New bespoke fire alarm systems to be installed in council housing schemes across Swindon

The council say its for the safety of elderly and vulnerable residents at 14 sheltered and supported housing schemes across the borough

Mervyn Webb Place Gorse Hill Sbc Sheltered Housing Scheme
Author: Aled Thomas, LDRS reporterPublished 16th Oct 2025

A new bespoke fire alarm system is to be installed in council housing schemes for elderly or otherwise vulnerable residents at a cost of up to £2.2 million.

Swindon Borough Council, which runs 14 sheltered and supported housing schemes across the borough, has tendered a contract for between £2m and £2.2m to install the new fire alarm systems in all of them.

It says the council has a new system for the schemes designed and drawn up: “SBC has previously commissioned a specialist consultant to design fire alarm systems for SBC sheltered and supported housing schemes to meet requirements.

“These designs have now been taken up to concept/spatial design stage, identifying the component locations, wiring loops for the alarm systems and performance parameters.”

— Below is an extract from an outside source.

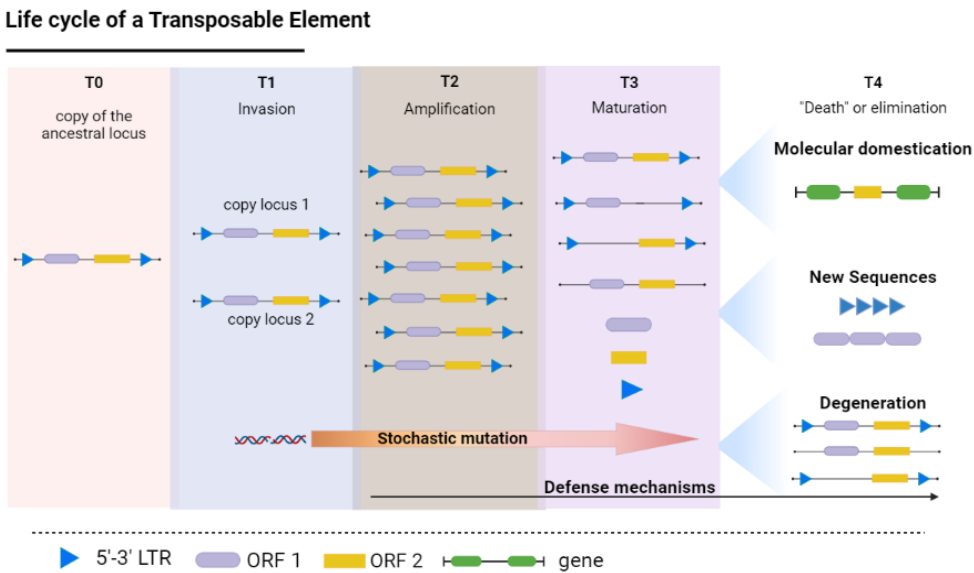
Figure 1. Life cycle of a transposable element, using LTR transposons with their respective Open Reading Frames (ORFs) as an example. T0— simple copy of the element in the genome; T1—Invasion: the chromosomal locus acquires at least one repeat unit; T2—Amplification: an increase in the number of copies present in the genome, either by burst events (in the case of class I elements) or the repair or homologous recombination of double-stranded DNA (class II); T3—Maturation : the elements are inactivated or silenced through epigenetic silencing, piRNAs, DNA methylation or other mechanisms, such as mutations; T4—Death or degeneration : the elements may be either eliminated from the genome, undergo molecular domestication, begin to exercise new functions or give rise to new repetitive sequences, such as tandem repeats. LTR = Long Terminal Repeat; ORF = Open Reading Frame. (Source: the authors / created in Biorender.com, accessed on 05/09/2022).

Now the council is looking for a company to design, make and install the system, with the work starting at the end of March next year and expected to take 18 months to complete, with no extension of the contract.

In its tender, the council says: “We now seek to appoint a specialist contractor to carry on from the consultant’s developed design stage;  from technical design through the supply/manufacture, installation, handover and use of a compliant operational fire alarm system.”

The successful company will be: “Responsible for the end-to-end process of ensuring that fire alarm systems are correctly installed, configured, and operational in accordance with the requirements of this specification, industry standards and regulatory requirements.”

The tender inviting companies to bid for the contract has been put out on the government website Gov.uk and also sites such as Bidstats and ContractFinderPro.

Bids should be made by November 12.

Earlier this year, the council was criticised quite severely by the Regulator of Social Housing, particularly with regard to the quality of safety provision in its houses and flats, which would include the sheltered and supported housing schemes.

The regulator said the council was “unable to report accurately on the presence of smoke and carbon monoxide detectors, was unable to track or monitor faults from electrical safety checks and has more than 800 overdue fire safety actions, the majority of which were overdue by more than a year.”

The council has already started work on those problems in September 2024  and by the time the regulator’s report was published in May, the cabinet member for housing, Councillor Janine Howarth said 76 per cent of cases had been addressed by March this year.

She added: “More than 1,590 council homes now have new alarms that detect heat, smoke, and carbon monoxide as part of a four-year £10.5m upgrade programme that began last September.”